Investigations into investigations sound like just the sort of madness civil servants would condone.

But that’s what CAR Magazine has done recently, probing exactly what’s going on in the Government’s inquiry into the collapse of MG Rover.

It’s now two and a half years since the gates fell shut at Longbridge for the last time, and we’re no closer to discovering the precise reasons behind its catastrophic failure. The inquiry was launched by the Department for Trade and Industry (now rebranded the catchy Department for Business, Enterprise and Regulatory Reform) but we’ve yet to hear back from the inspectors. Not a sausage.

We found that the inquiry has already cost a whopping £10 million – more than the Government spent trying to save MG Rover in the first place. Where’s the sense in that? And every extra week the investigation rumbles on costs taxpayers like you and me an extra £300,000.

Why such high figures? Well, you don’t employ leading figures in the world of law and commerce cheaply, and there’s a mind-boggling paper trail stretching from the West Midlands to London and as far afield as China. The inspectors are slowly piecing together what happened in the months leading up to the meltdown at Longbridge.
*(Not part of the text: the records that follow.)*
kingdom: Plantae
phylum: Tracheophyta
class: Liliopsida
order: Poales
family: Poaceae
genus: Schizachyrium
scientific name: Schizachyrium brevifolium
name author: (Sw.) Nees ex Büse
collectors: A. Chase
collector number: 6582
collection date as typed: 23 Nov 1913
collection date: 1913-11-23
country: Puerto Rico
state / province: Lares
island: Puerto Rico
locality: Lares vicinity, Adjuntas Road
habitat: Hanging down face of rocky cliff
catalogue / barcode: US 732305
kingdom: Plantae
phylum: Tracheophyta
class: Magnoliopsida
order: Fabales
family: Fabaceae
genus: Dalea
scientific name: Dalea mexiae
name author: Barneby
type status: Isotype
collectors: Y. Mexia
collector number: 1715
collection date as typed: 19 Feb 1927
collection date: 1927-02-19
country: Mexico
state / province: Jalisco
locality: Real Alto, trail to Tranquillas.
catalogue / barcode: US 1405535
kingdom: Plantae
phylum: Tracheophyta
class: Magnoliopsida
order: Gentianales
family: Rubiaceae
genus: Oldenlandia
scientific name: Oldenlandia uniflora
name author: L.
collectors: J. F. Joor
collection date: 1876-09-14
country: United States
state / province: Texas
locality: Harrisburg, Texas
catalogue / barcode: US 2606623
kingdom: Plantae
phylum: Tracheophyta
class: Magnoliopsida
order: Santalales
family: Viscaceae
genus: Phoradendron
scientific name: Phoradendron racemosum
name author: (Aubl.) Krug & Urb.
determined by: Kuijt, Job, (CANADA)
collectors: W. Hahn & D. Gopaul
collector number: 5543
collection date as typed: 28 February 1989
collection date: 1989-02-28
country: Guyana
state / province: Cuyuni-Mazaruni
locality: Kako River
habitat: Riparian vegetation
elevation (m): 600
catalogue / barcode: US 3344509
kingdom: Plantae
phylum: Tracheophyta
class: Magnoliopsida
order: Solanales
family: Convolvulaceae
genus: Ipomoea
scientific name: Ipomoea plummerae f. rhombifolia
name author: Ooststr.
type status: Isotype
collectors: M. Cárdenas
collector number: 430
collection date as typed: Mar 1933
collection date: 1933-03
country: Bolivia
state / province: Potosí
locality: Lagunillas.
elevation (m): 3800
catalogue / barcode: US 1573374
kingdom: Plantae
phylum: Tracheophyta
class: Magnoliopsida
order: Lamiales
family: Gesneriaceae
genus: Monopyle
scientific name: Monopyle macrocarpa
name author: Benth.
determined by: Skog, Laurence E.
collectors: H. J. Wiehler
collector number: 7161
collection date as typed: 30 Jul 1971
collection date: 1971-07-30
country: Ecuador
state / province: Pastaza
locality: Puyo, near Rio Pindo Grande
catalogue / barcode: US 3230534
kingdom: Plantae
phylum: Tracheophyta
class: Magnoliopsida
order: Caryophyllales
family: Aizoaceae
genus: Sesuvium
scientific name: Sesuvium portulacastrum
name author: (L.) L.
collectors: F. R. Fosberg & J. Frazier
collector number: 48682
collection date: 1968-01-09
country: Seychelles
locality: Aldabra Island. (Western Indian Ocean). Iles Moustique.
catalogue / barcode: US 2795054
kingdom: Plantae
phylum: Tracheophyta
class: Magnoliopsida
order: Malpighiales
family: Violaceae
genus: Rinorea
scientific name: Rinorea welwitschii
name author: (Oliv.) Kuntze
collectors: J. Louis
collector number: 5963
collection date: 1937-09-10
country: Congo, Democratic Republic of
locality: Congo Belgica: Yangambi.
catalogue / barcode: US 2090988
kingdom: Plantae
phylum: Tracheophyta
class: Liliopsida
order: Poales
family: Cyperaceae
Were the directors of Phoenix Venture Holdings, the parent company that bought MG Rover for a token tenner back in 2000, acting illegally? There is no evidence to suggest this so far, and most commentators expect the so-called Phoenix Four to avoid the flak. We might question their morals (they drew generous six-figure salaries and set up a £12.9 million pension fund), but few expect them to have acted illegally.

If the Government inspectors hurried up, we might know the truth once and for all. Not that it will provide much solace to the 6,000 workers who were made redundant and left with just £2,800 each.